Background. Over recent years, an increasing body of literature has focused on the relationship between erectile dysfunction (ED) and migraine. However, the specific mechanism is unclear. Materials and Methods. We used a bioinformatic database to predict the targets and pathways associated with migraine and ED. Twenty male SD rats were randomly divided into a blank group (Group A, $n=10$ ) and a migraine model group (Group B, $n=10$ ). The rats in Group A were subcutaneously injected with normal saline (2 ml/kg) into the back of the neck. Rats in Group B were subcutaneously injected with nitroglycerin 10 mg/kg (5 mg/ml) into the back of the neck in order to create an animal model of migraine. Next, we carried out the measurement of erectile function. We used hematoxylin and eosin (HE) to compare the tissue structure of the cavernous body of the penis. Western blotting was used to determine the expression levels of PI3K, p-AKT, and p-mTOR in the protein; Reverse Transcription-Polymerase Chain Reaction (RT-qPCR) was used to determine the expression levels of PI3K, AKT, and mTOR in the messenger ribonucleic acid (mRNA). Results. There are 117 intersection targets of migraine and ED, involving 188 cell biological processes (BP), 21 cellular components (CC), 31 molecular functions (MF), and 65 signaling pathways.

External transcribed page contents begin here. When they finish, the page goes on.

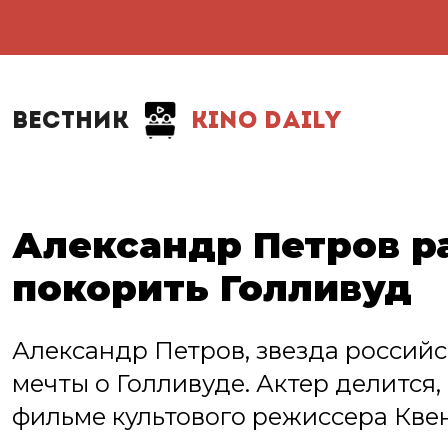
ВЕСТНИК
KINO DAILY
Александр Петров ра
покорить Голливуд
Александр Петров, звезда российск
мечты о Голливуде. Актер делится, 
фильме культового режиссера Кве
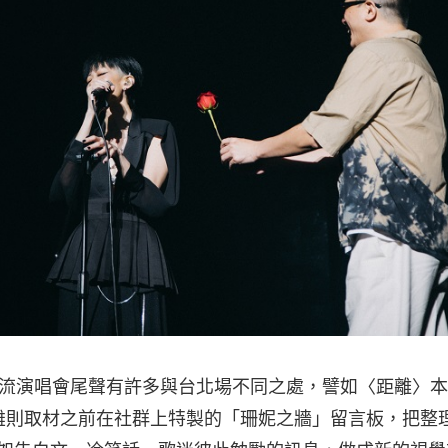
高流演唱會尾聲有許多與台北場不同之處，譬如〈距離〉
雄則取材之前在社群上特製的「珊妮之牆」留言板，把整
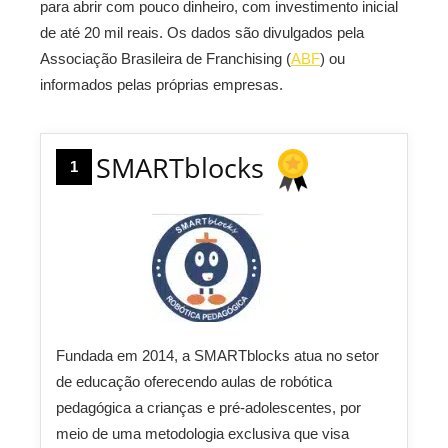
para abrir com pouco dinheiro, com investimento inicial
de até 20 mil reais. Os dados são divulgados pela
Associação Brasileira de Franchising (
ABF
) ou
informados pelas próprias empresas.
SMARTblocks
1
Fundada em 2014, a SMARTblocks atua no setor
de educação oferecendo aulas de robótica
pedagógica a crianças e pré-adolescentes, por
meio de uma metodologia exclusiva que visa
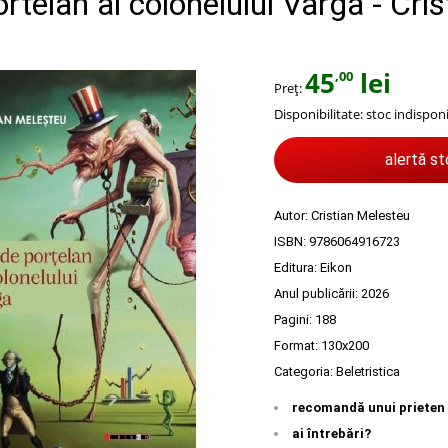
ortelan ai colonelului Varga - Cris
u
45
lei
,00
Preț:
Disponibilitate:
stoc indisponi
alertă s
Autor:
Cristian Melesteu
ISBN:
9786064916723
Editura:
Eikon
Anul publicării:
2026
Pagini:
188
Format: 130x200
Categoria:
Beletristica
recomandă unui prieten
ai întrebări?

HE staining results show that there were no significant differences between Group A and Group B with regard to any of the parameters. Compared with Group A, the levels of the PI3K, p-AKT, and p-mTOR proteins and PI3K, AKT, and mTOR mRNAs in Group B decreased ( $P<0.01$ ). Conclusions. The decline of erectile function in a rat model of migraine was associated with the PI3K/Akt/mTOR signaling pathway.